I'm rather surprised that no-one has mentioned the Eastern church, In the first few centuries most christians lived in west Asia. And, probably missionaries of that early church had preached their message all the way across Asia even as far as China. Just because we live in a world where the ROMAN church has been the dominant force in the Eurocentric world, doesn't mean that was always the case.
Let's think about the 'church' as it was in the first century. Undoubtedly, it was controlled by James and his family, at least until the Roman's destroyed Jerusalem and excluded ALL Jews from the city, The best descriptive term to describe that early group of believers is this - "the early church.'
So when did it become the "Roman Catholic Church?" It's difficult to fix a specific date, and I suggest that it was a gradual process, but certainly by the time of Constantine we could define it with that specific term. The only problem we have then, is that Constantine moved the capital of the political empire to the new capital of Constantinople - also known as Byzantium (now an Islamic city named Istanbul).

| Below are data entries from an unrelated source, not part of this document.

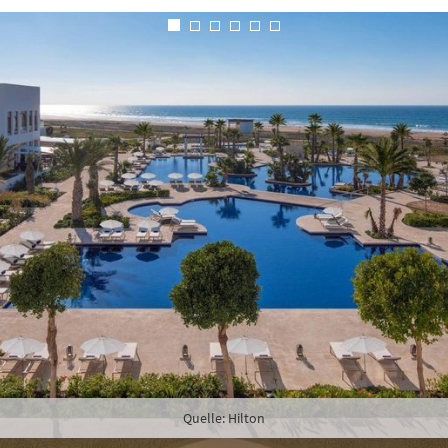
hte folgende Newsletter erhalten
karte-Newsletter (gegen 8.30 Uhr)
abe die
Datenschutzerklärung
zur Kenntnis genommen.
lden
Danke, heute nicht
Quelle: Hilton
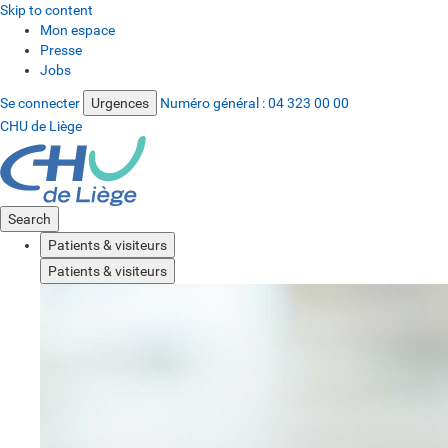
Skip to content
Mon espace
Presse
Jobs
Se connecter
Urgences
Numéro général :
04 323 00 00
CHU de Liège
Search
Patients & visiteurs
Patients & visiteurs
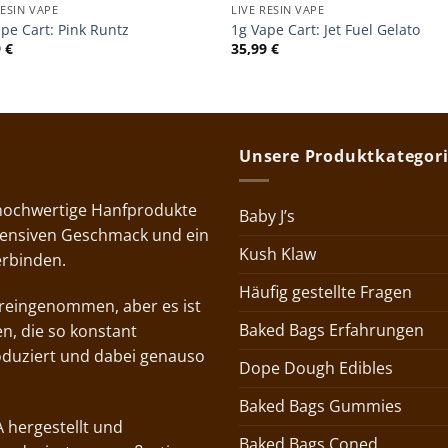
RESIN VAPE
LIVE RESIN VAPE
pe Cart: Pink Runtz
1g Vape Cart: Jet Fuel Gelato
9
€
35,99
€
Unsere Produktkategor
 hochwertige Hanfprodukte
Baby J’s
ntensiven Geschmack und ein
Kush Klaw
erbinden.
Häufig gestellte Fragen
voreingenommen, aber es ist
Baked Bags Erfahrungen
n, die so konstant
oduziert und dabei genauso
Dope Dough Edibles
Baked Bags Gummies
 hergestellt und
Baked Bags Coned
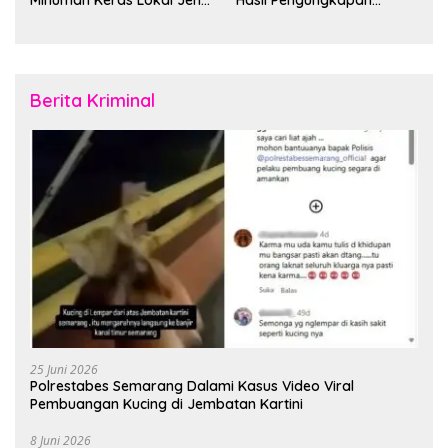
Minuman Keras Lokal Jenis
Hasil Pengungkapan
Cap Tikus di Distrik Tanah
Jaringan Lintas Wilayah
Rubuh
Februari 2026
Berita Kriminal
25 Juni 2026
Polrestabes Semarang Dalami Kasus Video Viral
Pembuangan Kucing di Jembatan Kartini
8 Juni 2026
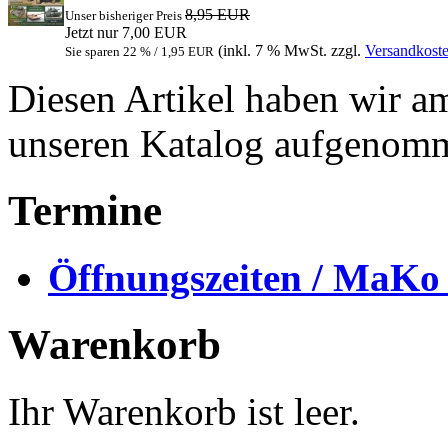
8,95 EUR
Unser bisheriger Preis
Jetzt nur 7,00 EUR
(inkl. 7 % MwSt. zzgl.
Versandkost
Sie sparen 22 % / 1,95 EUR
Diesen Artikel haben wir a
unseren Katalog aufgenom
Termine
Öffnungszeiten / MaKo
Warenkorb
Ihr Warenkorb ist leer.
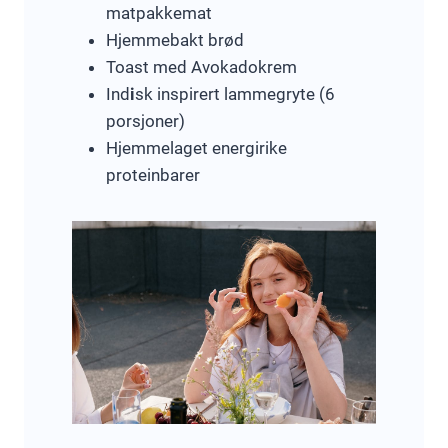
matpakkemat
Hjemmebakt brød
Toast med Avokadokrem
Ind
i
sk inspirert lammegryte (6
porsjoner)
Hjemmelaget energirike
proteinbarer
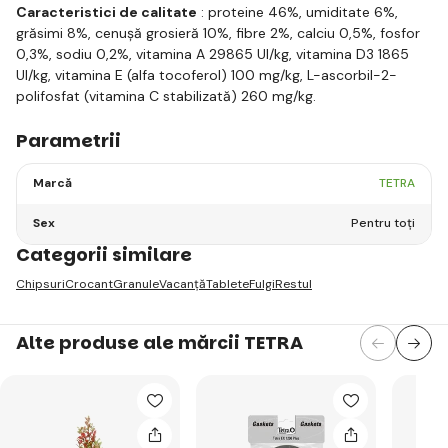
Caracteristici de calitate
: proteine 46%, umiditate 6%,
grăsimi 8%, cenușă grosieră 10%, fibre 2%, calciu 0,5%, fosfor
0,3%, sodiu 0,2%, vitamina A 29865 UI/kg, vitamina D3 1865
UI/kg, vitamina E (alfa tocoferol) 100 mg/kg, L-ascorbil-2-
polifosfat (vitamina C stabilizată) 260 mg/kg.
Parametrii
Marcă
TETRA
Sex
Pentru toți
Categorii similare
Chipsuri
Crocant
Granule
Vacanţă
Tablete
Fulgi
Restul
Alte produse ale mărcii TETRA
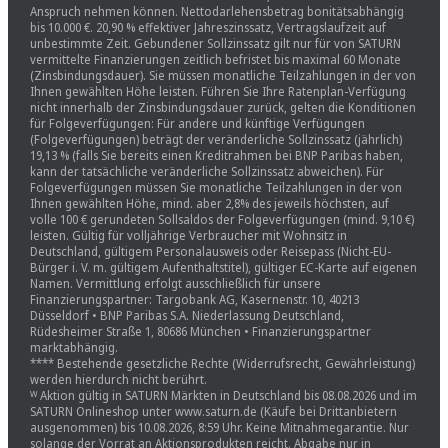
Anspruch nehmen können. Nettodarlehensbetrag bonitätsabhängig
bis 10.000 €. 20,90 % effektiver Jahreszinssatz, Vertragslaufzeit auf
unbestimmte Zeit. Gebundener Sollzinssatz gilt nur für von SATURN
vermittelte Finanzierungen zeitlich befristet bis maximal 60 Monate
(Zinsbindungsdauer). Sie müssen monatliche Teilzahlungen in der von
Ihnen gewählten Höhe leisten. Führen Sie Ihre Ratenplan-Verfügung
nicht innerhalb der Zinsbindungsdauer zurück, gelten die Konditionen
für Folgeverfügungen: Für andere und künftige Verfügungen
(Folgeverfügungen) beträgt der veränderliche Sollzinssatz (jährlich)
19,13 % (falls Sie bereits einen Kreditrahmen bei BNP Paribas haben,
kann der tatsächliche veränderliche Sollzinssatz abweichen). Für
Folgeverfügungen müssen Sie monatliche Teilzahlungen in der von
Ihnen gewählten Höhe, mind. aber 2,8% des jeweils höchsten, auf
volle 100 € gerundeten Sollsaldos der Folgeverfügungen (mind. 9,10 €)
leisten. Gültig für volljährige Verbraucher mit Wohnsitz in
Deutschland, gültigem Personalausweis oder Reisepass (Nicht-EU-
Bürger i. V. m. gültigem Aufenthaltstitel), gültiger EC-Karte auf eigenen
Namen. Vermittlung erfolgt ausschließlich für unsere
Finanzierungspartner: Targobank AG, Kasernenstr. 10, 40213
Düsseldorf • BNP Paribas S.A. Niederlassung Deutschland,
Rüdesheimer Straße 1, 80686 München • Finanzierungspartner
marktabhängig.
**** Bestehende gesetzliche Rechte (Widerrufsrecht, Gewährleistung)
werden hierdurch nicht berührt.
ᵂ Aktion gültig in SATURN Märkten in Deutschland bis 08.08.2026 und im
SATURN Onlineshop unter www.saturn.de (Käufe bei Drittanbietern
ausgenommen) bis 10.08.2026, 8:59 Uhr. Keine Mitnahmegarantie. Nur
solange der Vorrat an Aktionsprodukten reicht. Abgabe nur in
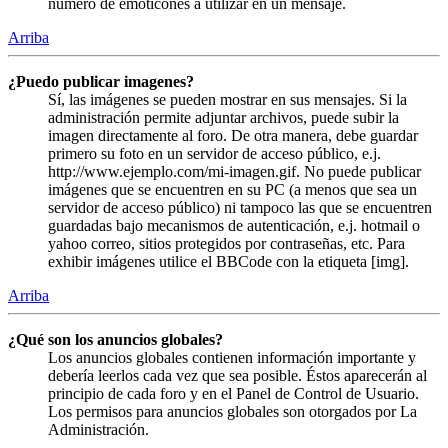
número de emoticones a utilizar en un mensaje.
Arriba
¿Puedo publicar imagenes?
Sí, las imágenes se pueden mostrar en sus mensajes. Si la
administración permite adjuntar archivos, puede subir la
imagen directamente al foro. De otra manera, debe guardar
primero su foto en un servidor de acceso público, e.j.
http://www.ejemplo.com/mi-imagen.gif. No puede publicar
imágenes que se encuentren en su PC (a menos que sea un
servidor de acceso público) ni tampoco las que se encuentren
guardadas bajo mecanismos de autenticación, e.j. hotmail o
yahoo correo, sitios protegidos por contraseñas, etc. Para
exhibir imágenes utilice el BBCode con la etiqueta [img].
Arriba
¿Qué son los anuncios globales?
Los anuncios globales contienen información importante y
debería leerlos cada vez que sea posible. Éstos aparecerán al
principio de cada foro y en el Panel de Control de Usuario.
Los permisos para anuncios globales son otorgados por La
Administración.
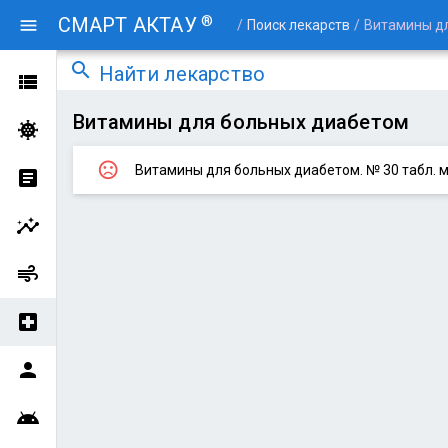
®
СМАРТ АКТАУ
menu
/
Поиск лекарств
/
Витамины д
search
Найти лекарство
view_list
Витамины для больных диабетом
coronavirus
sentiment_very_dissatisfied
Витамины для больных диабетом. № 30 табл. 
article
insights
air
local_hospital
person
android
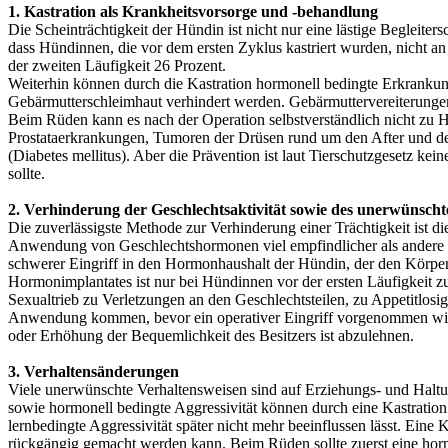
1. Kastration als Krankheitsvorsorge und -behandlung
Die Scheinträchtigkeit der Hündin ist nicht nur eine lästige Begleit
dass Hündinnen, die vor dem ersten Zyklus kastriert wurden, nicht 
der zweiten Läufigkeit 26 Prozent.
Weiterhin können durch die Kastration hormonell bedingte Erkrankun
Gebärmutterschleimhaut verhindert werden. Gebärmuttervereiterungen
Beim Rüden kann es nach der Operation selbstverständlich nicht zu 
Prostataerkrankungen, Tumoren der Drüsen rund um den After und der 
(Diabetes mellitus). Aber die Prävention ist laut Tierschutzgesetz ke
sollte.
2. Verhinderung der Geschlechtsaktivität sowie des unerwünsc
Die zuverlässigste Methode zur Verhinderung einer Trächtigkeit ist 
Anwendung von Geschlechtshormonen viel empfindlicher als andere Ti
schwerer Eingriff in den Hormonhaushalt der Hündin, der den Körper m
Hormonimplantates ist nur bei Hündinnen vor der ersten Läufigkeit 
Sexualtrieb zu Verletzungen an den Geschlechtsteilen, zu Appetitlosig
Anwendung kommen, bevor ein operativer Eingriff vorgenommen wird.
oder Erhöhung der Bequemlichkeit des Besitzers ist abzulehnen.
3. Verhaltensänderungen
Viele unerwünschte Verhaltensweisen sind auf Erziehungs- und Halt
sowie hormonell bedingte Aggressivität können durch eine Kastration 
lernbedingte Aggressivität später nicht mehr beeinflussen lässt. Eine 
rückgängig gemacht werden kann. Beim Rüden sollte zuerst eine hormo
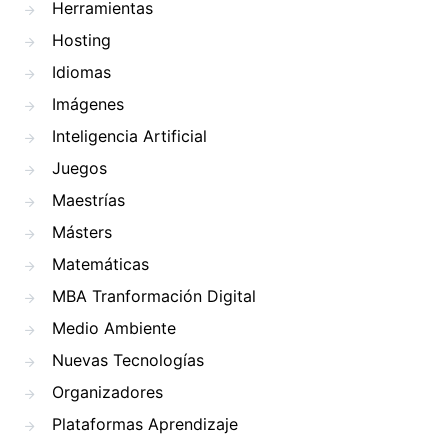
Herramientas
Hosting
Idiomas
Imágenes
Inteligencia Artificial
Juegos
Maestrías
Másters
Matemáticas
MBA Tranformación Digital
Medio Ambiente
Nuevas Tecnologías
Organizadores
Plataformas Aprendizaje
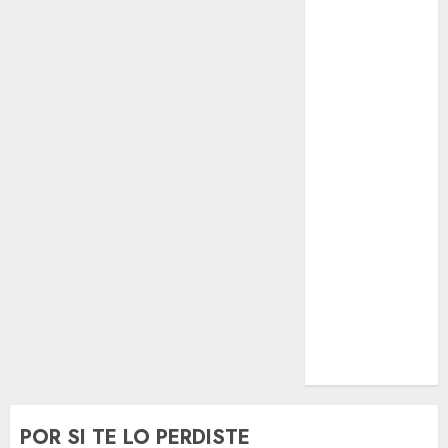
El Rincón del
Opinólogo
Espectáculos
Lifestyle
Lo Urbano
Metro CDMX
Metropoli
Movilidad
Nacionales
Opinión
Opinión
Tecnología
Videos
MetroNoticias
Viral
POR SI TE LO PERDISTE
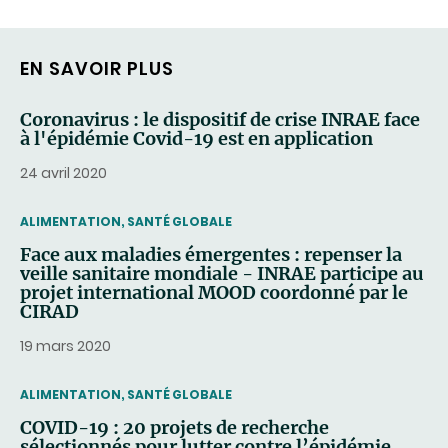
EN SAVOIR PLUS
Coronavirus : le dispositif de crise INRAE face
à l'épidémie Covid-19 est en application
24 avril 2020
THEMATIC
ALIMENTATION, SANTÉ GLOBALE
Face aux maladies émergentes : repenser la
veille sanitaire mondiale - INRAE participe au
projet international MOOD coordonné par le
CIRAD
19 mars 2020
THEMATIC
ALIMENTATION, SANTÉ GLOBALE
COVID-19 : 20 projets de recherche
sélectionnés pour lutter contre l’épidémie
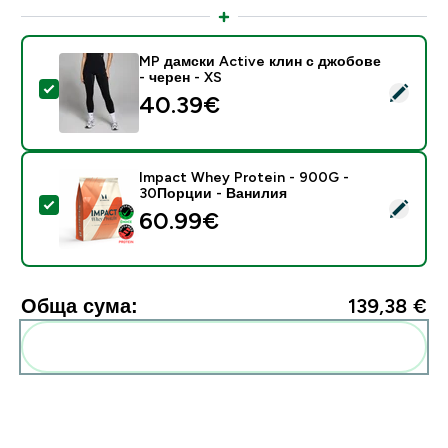
MP дамски Active клин с джобове
- черен - XS
Select this product - MP дамски Active клин с джобо
40.39€‎
Impact Whey Protein - 900G -
30Порции - Ванилия
Select this product - Impact Whey Protein - 900G -
60.99€‎
Обща сума:
139,38 €‎
Add these to your routine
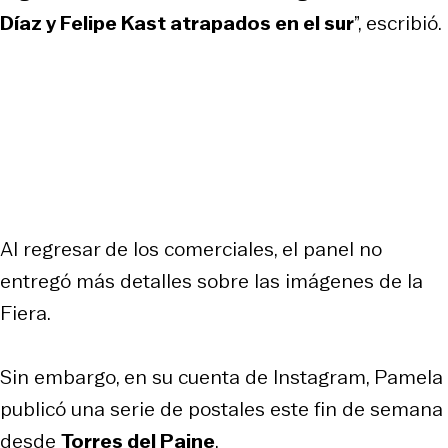
Díaz y Felipe Kast atrapados en el sur
”, escribió.
Al regresar de los comerciales, el panel no
entregó más detalles sobre las imágenes de la
Fiera.
Sin embargo, en su cuenta de Instagram, Pamela
publicó una serie de postales este fin de semana
desde
Torres del Paine
.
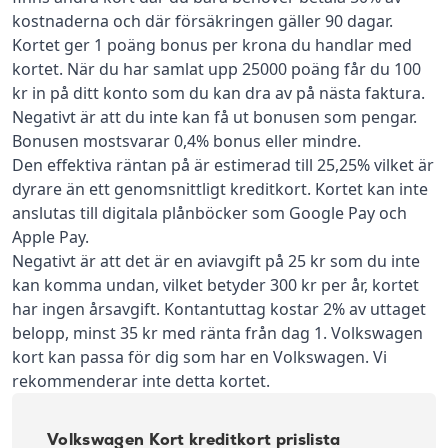
kostnaderna och där försäkringen gäller 90 dagar.
Kortet ger 1 poäng bonus per krona du handlar med
kortet. När du har samlat upp 25000 poäng får du 100
kr in på ditt konto som du kan dra av på nästa faktura.
Negativt är att du inte kan få ut bonusen som pengar.
Bonusen mostsvarar 0,4% bonus eller mindre.
Den effektiva räntan på är estimerad till 25,25% vilket är
dyrare än ett genomsnittligt kreditkort. Kortet kan inte
anslutas till digitala plånböcker som Google Pay och
Apple Pay.
Negativt är att det är en aviavgift på 25 kr som du inte
kan komma undan, vilket betyder 300 kr per år, kortet
har ingen årsavgift. Kontantuttag kostar 2% av uttaget
belopp, minst 35 kr med ränta från dag 1. Volkswagen
kort kan passa för dig som har en Volkswagen. Vi
rekommenderar inte detta kortet.
Volkswagen Kort kreditkort prislista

There is every reason to believe that the religious power of the church became centered in Constantinople also, as nearly all emperors after Constantine were christian (I can only think of Julian the Apostate as the only non-christian emperor) and issued religio-political edicts governing the lives of Roman citizens throughout both the eastern and western sections of the empire.
The western section of the empire was increasingly unimportant until the barbarians conquered Rome and we see a divide between the barbarian controlled Europe and the Graeco-Roman eastern section now generally known as the Byzantine Empire.
As I'm sure you guys will be aware, Constantinople survived as a Christian centre for centuries even surviving the horrifying sacking of the city by the European christian crusaders, Only the the Islamic tsunami ended Constantinople's christian heritage, and contrary to the opinion of many, christians were treated better by their muslim conquerers than their ancestors had been by the christian crusaders of the fourth crusade in 1204, who had looted the city's treasures and raped the women of the city(including nuns).
Would you not think that logically, Orthodox Christianity should be seen as the rightful lineage?
Not that I care in a spiritual sense> A plague on ALL these religious pests!